- _Requirement_:
I'd ask you to write out the lines below exactly, with no images.

- _Input for this task_:
____

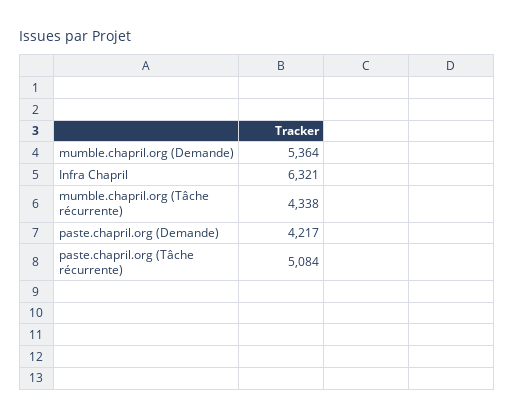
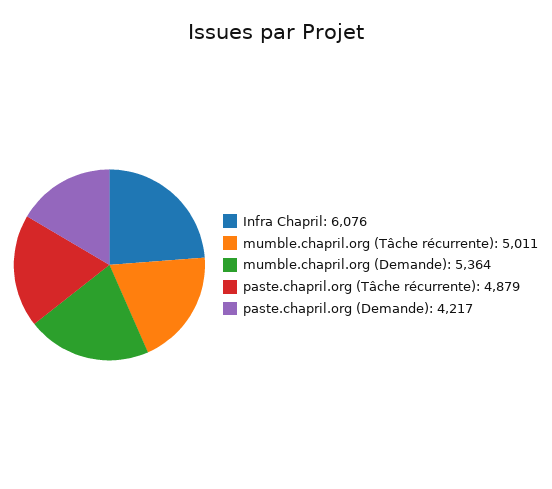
  {
    "mumble.chapril.org (Demande)": 5364,
-   "Infra Chapril": 6321,
+   "Infra Chapril": 6076,
-   "mumble.chapril.org (Tâche récurrente)": 4338,
+   "mumble.chapril.org (Tâche récurrente)": 5011,
    "paste.chapril.org (Demande)": 4217,
-   "paste.chapril.org (Tâche récurrente)": 5084
+   "paste.chapril.org (Tâche récurrente)": 4879
  }

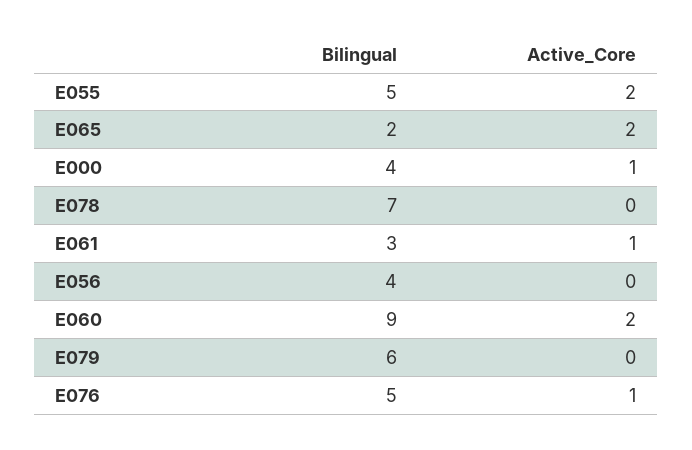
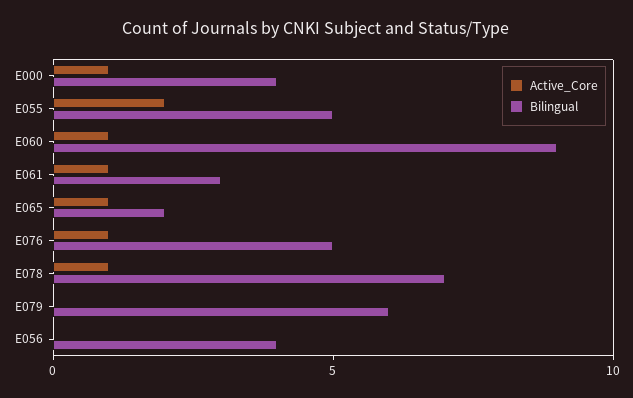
  {
    "Bilingual": {
      "E055": 5,
      "E065": 2,
      "E000": 4,
      "E078": 7,
      "E061": 3,
      "E056": 4,
      "E060": 9,
      "E079": 6,
      "E076": 5
    },
    "Active_Core": {
      "E055": 2,
-     "E065": 2,
+     "E065": 1,
      "E000": 1,
-     "E078": 0,
+     "E078": 1,
      "E061": 1,
      "E056": 0,
-     "E060": 2,
+     "E060": 1,
      "E079": 0,
      "E076": 1
    }
  }

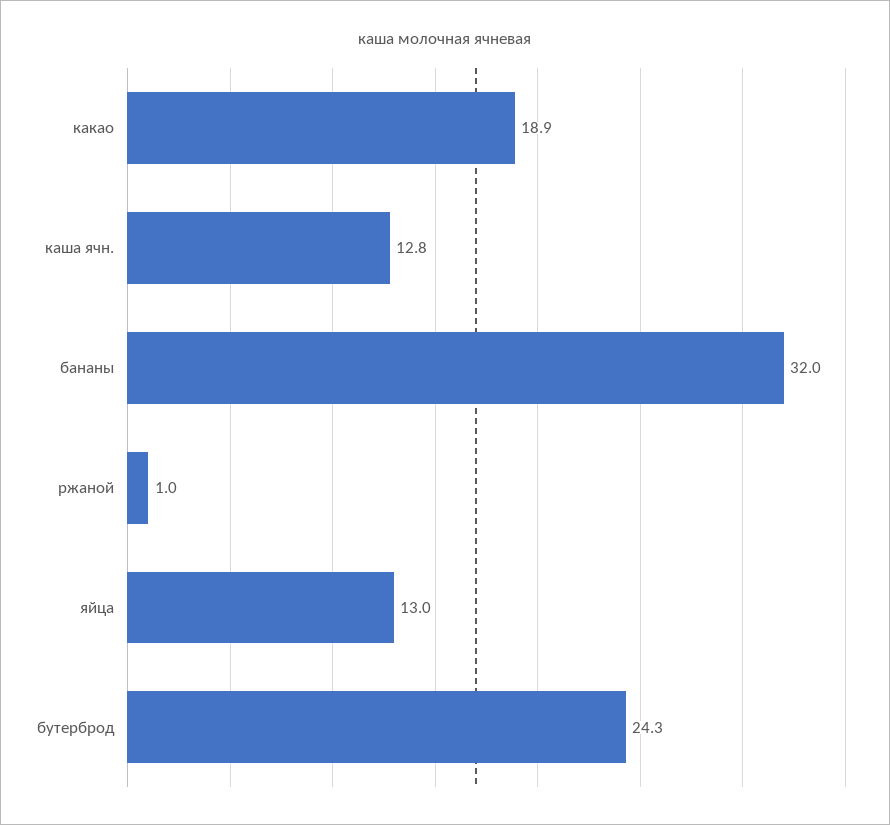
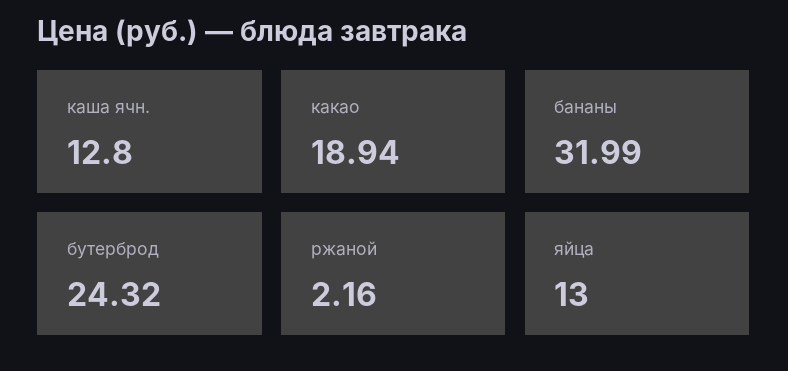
  {
    "какао": 18.94,
    "каша ячн.": 12.8,
    "бананы": 31.99,
-   "ржаной": 1,
+   "ржаной": 2.16,
    "яйца": 13,
    "бутерброд": 24.32
  }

____

- _Answer below_:
  {
    "mumble.chapril.org (Demande)": 5364,
-   "Infra Chapril": 6321,
+   "Infra Chapril": 6076,
-   "mumble.chapril.org (Tâche récurrente)": 4338,
+   "mumble.chapril.org (Tâche récurrente)": 5011,
    "paste.chapril.org (Demande)": 4217,
-   "paste.chapril.org (Tâche récurrente)": 5084
+   "paste.chapril.org (Tâche récurrente)": 4879
  }

  {
    "Bilingual": {
      "E055": 5,
      "E065": 2,
      "E000": 4,
      "E078": 7,
      "E061": 3,
      "E056": 4,
      "E060": 9,
      "E079": 6,
      "E076": 5
    },
    "Active_Core": {
      "E055": 2,
-     "E065": 2,
+     "E065": 1,
      "E000": 1,
-     "E078": 0,
+     "E078": 1,
      "E061": 1,
      "E056": 0,
-     "E060": 2,
+     "E060": 1,
      "E079": 0,
      "E076": 1
    }
  }

  {
    "какао": 18.94,
    "каша ячн.": 12.8,
    "бананы": 31.99,
-   "ржаной": 1,
+   "ржаной": 2.16,
    "яйца": 13,
    "бутерброд": 24.32
  }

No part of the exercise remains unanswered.